Exercise input.
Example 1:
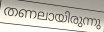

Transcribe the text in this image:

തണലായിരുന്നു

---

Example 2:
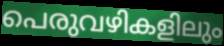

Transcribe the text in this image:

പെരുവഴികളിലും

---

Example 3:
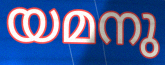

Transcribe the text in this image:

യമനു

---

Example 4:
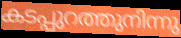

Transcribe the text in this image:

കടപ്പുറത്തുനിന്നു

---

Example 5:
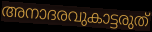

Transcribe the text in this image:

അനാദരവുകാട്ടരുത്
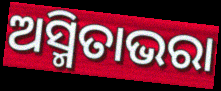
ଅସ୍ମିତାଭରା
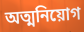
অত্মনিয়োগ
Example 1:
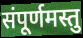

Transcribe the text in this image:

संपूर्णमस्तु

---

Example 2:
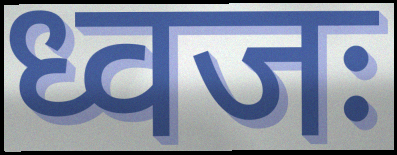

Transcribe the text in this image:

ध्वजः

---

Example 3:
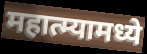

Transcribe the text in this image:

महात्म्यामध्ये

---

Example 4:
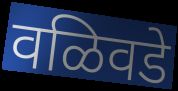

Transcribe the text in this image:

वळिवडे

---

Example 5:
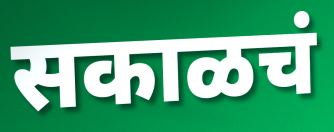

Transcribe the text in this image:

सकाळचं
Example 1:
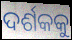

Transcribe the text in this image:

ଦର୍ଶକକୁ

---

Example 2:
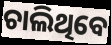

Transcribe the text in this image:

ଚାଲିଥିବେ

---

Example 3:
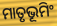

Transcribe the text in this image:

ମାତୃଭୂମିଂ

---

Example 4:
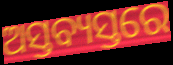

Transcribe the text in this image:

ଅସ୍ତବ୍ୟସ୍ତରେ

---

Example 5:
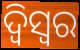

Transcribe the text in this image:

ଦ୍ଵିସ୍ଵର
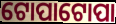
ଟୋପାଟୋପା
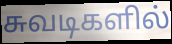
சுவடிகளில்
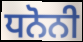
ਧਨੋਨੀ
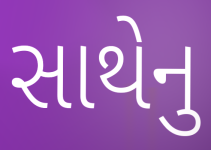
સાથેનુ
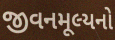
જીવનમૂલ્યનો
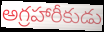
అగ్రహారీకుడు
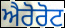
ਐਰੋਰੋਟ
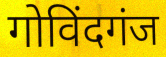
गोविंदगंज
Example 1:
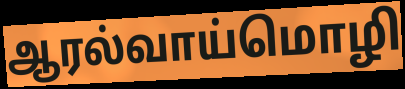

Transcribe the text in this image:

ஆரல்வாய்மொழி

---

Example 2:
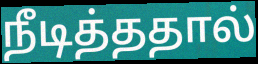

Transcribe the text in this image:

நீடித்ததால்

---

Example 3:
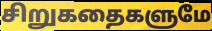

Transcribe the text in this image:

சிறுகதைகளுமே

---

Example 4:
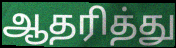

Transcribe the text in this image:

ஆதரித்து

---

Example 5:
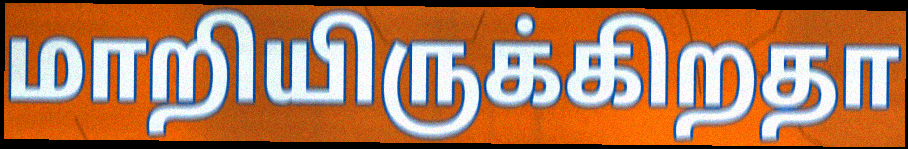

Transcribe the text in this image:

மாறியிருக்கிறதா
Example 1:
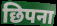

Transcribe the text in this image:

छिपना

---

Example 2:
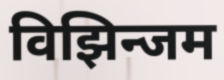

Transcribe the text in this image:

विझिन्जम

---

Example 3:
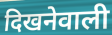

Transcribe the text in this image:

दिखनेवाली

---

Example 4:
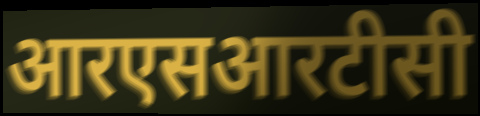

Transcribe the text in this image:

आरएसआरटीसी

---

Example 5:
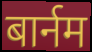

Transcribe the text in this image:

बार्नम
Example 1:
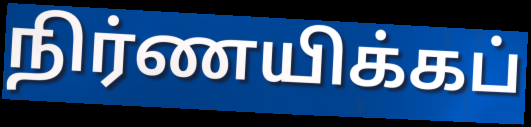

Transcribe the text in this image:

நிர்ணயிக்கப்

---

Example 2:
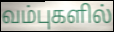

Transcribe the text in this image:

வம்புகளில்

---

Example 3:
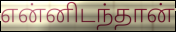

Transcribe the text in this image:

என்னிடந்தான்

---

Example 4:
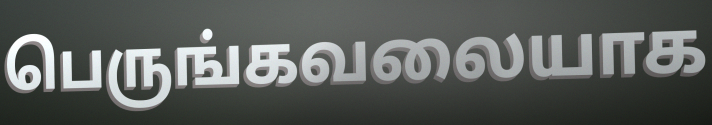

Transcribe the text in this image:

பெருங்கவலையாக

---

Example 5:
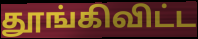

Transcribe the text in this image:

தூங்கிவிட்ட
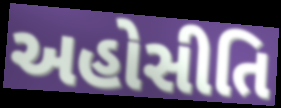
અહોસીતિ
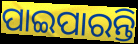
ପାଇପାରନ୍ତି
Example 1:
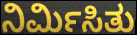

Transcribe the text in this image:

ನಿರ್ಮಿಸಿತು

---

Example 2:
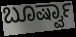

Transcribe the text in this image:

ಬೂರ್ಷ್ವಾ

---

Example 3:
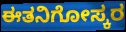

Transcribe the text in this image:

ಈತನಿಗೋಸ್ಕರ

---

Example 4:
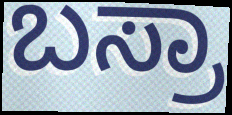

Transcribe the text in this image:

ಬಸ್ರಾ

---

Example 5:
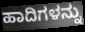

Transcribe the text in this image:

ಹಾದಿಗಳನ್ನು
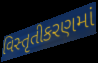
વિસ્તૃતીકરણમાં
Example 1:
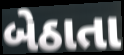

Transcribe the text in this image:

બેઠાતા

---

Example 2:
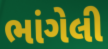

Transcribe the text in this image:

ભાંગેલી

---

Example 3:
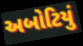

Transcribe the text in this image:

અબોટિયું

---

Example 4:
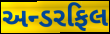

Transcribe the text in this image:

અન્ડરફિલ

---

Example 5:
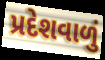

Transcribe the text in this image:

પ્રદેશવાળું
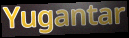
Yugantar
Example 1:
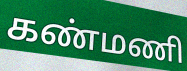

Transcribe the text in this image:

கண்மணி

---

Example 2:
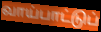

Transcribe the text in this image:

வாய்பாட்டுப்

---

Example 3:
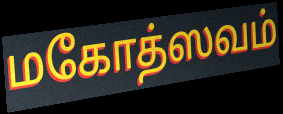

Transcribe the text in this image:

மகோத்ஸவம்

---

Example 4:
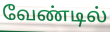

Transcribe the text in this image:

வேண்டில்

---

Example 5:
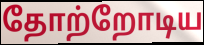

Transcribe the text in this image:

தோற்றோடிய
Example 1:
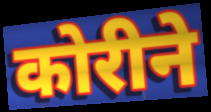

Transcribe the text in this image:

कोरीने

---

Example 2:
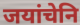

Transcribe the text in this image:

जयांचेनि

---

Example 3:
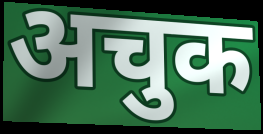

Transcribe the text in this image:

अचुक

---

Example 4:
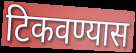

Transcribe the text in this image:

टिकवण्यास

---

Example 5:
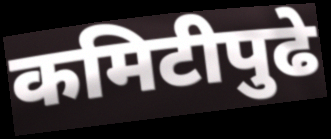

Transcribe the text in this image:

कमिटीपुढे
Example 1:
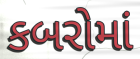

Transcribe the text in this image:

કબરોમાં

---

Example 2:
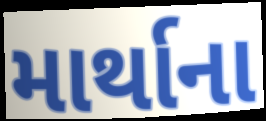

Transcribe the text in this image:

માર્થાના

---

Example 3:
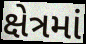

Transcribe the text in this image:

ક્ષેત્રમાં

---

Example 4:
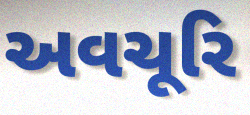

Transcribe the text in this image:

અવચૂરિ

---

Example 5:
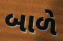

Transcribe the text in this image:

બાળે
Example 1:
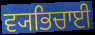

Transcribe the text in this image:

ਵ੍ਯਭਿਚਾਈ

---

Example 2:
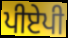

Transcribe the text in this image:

Directions for this task. Line by line, give the material above again exactly, but without any pictures.

Answer to this task.
Example 1:

Transcribe the text in this image:

തണലായിരുന്നു

---

Example 2:

Transcribe the text in this image:

പെരുവഴികളിലും

---

Example 3:

Transcribe the text in this image:

യമനു

---

Example 4:

Transcribe the text in this image:

കടപ്പുറത്തുനിന്നു

---

Example 5:

Transcribe the text in this image:

അനാദരവുകാട്ടരുത്
ଅସ୍ମିତାଭରା
অত্মনিয়োগ
Example 1:

Transcribe the text in this image:

संपूर्णमस्तु

---

Example 2:

Transcribe the text in this image:

ध्वजः

---

Example 3:

Transcribe the text in this image:

महात्म्यामध्ये

---

Example 4:

Transcribe the text in this image:

वळिवडे

---

Example 5:

Transcribe the text in this image:

सकाळचं
Example 1:

Transcribe the text in this image:

ଦର୍ଶକକୁ

---

Example 2:

Transcribe the text in this image:

ଚାଲିଥିବେ

---

Example 3:

Transcribe the text in this image:

ମାତୃଭୂମିଂ

---

Example 4:

Transcribe the text in this image:

ଅସ୍ତବ୍ୟସ୍ତରେ

---

Example 5:

Transcribe the text in this image:

ଦ୍ଵିସ୍ଵର
ଟୋପାଟୋପା
சுவடிகளில்
ਧਨੋਨੀ
સાથેનુ
જીવનમૂલ્યનો
అగ్రహారీకుడు
ਐਰੋਰੋਟ
गोविंदगंज
Example 1:

Transcribe the text in this image:

ஆரல்வாய்மொழி

---

Example 2:

Transcribe the text in this image:

நீடித்ததால்

---

Example 3:

Transcribe the text in this image:

சிறுகதைகளுமே

---

Example 4:

Transcribe the text in this image:

ஆதரித்து

---

Example 5:

Transcribe the text in this image:

மாறியிருக்கிறதா
Example 1:

Transcribe the text in this image:

छिपना

---

Example 2:

Transcribe the text in this image:

विझिन्जम

---

Example 3:

Transcribe the text in this image:

दिखनेवाली

---

Example 4:

Transcribe the text in this image:

आरएसआरटीसी

---

Example 5:

Transcribe the text in this image:

बार्नम
Example 1:

Transcribe the text in this image:

நிர்ணயிக்கப்

---

Example 2:

Transcribe the text in this image:

வம்புகளில்

---

Example 3:

Transcribe the text in this image:

என்னிடந்தான்

---

Example 4:

Transcribe the text in this image:

பெருங்கவலையாக

---

Example 5:

Transcribe the text in this image:

தூங்கிவிட்ட
અહોસીતિ
ପାଇପାରନ୍ତି
Example 1:

Transcribe the text in this image:

ನಿರ್ಮಿಸಿತು

---

Example 2:

Transcribe the text in this image:

ಬೂರ್ಷ್ವಾ

---

Example 3:

Transcribe the text in this image:

ಈತನಿಗೋಸ್ಕರ

---

Example 4:

Transcribe the text in this image:

ಬಸ್ರಾ

---

Example 5:

Transcribe the text in this image:

ಹಾದಿಗಳನ್ನು
વિસ્તૃતીકરણમાં
Example 1:

Transcribe the text in this image:

બેઠાતા

---

Example 2:

Transcribe the text in this image:

ભાંગેલી

---

Example 3:

Transcribe the text in this image:

અબોટિયું

---

Example 4:

Transcribe the text in this image:

અન્ડરફિલ

---

Example 5:

Transcribe the text in this image:

પ્રદેશવાળું
Yugantar
Example 1:

Transcribe the text in this image:

கண்மணி

---

Example 2:

Transcribe the text in this image:

வாய்பாட்டுப்

---

Example 3:

Transcribe the text in this image:

மகோத்ஸவம்

---

Example 4:

Transcribe the text in this image:

வேண்டில்

---

Example 5:

Transcribe the text in this image:

தோற்றோடிய
Example 1:

Transcribe the text in this image:

कोरीने

---

Example 2:

Transcribe the text in this image:

जयांचेनि

---

Example 3:

Transcribe the text in this image:

अचुक

---

Example 4:

Transcribe the text in this image:

टिकवण्यास

---

Example 5:

Transcribe the text in this image:

कमिटीपुढे
Example 1:

Transcribe the text in this image:

કબરોમાં

---

Example 2:

Transcribe the text in this image:

માર્થાના

---

Example 3:

Transcribe the text in this image:

ક્ષેત્રમાં

---

Example 4:

Transcribe the text in this image:

અવચૂરિ

---

Example 5:

Transcribe the text in this image:

બાળે
Example 1:

Transcribe the text in this image:

ਵ੍ਯਭਿਚਾਈ

---

Example 2:

Transcribe the text in this image:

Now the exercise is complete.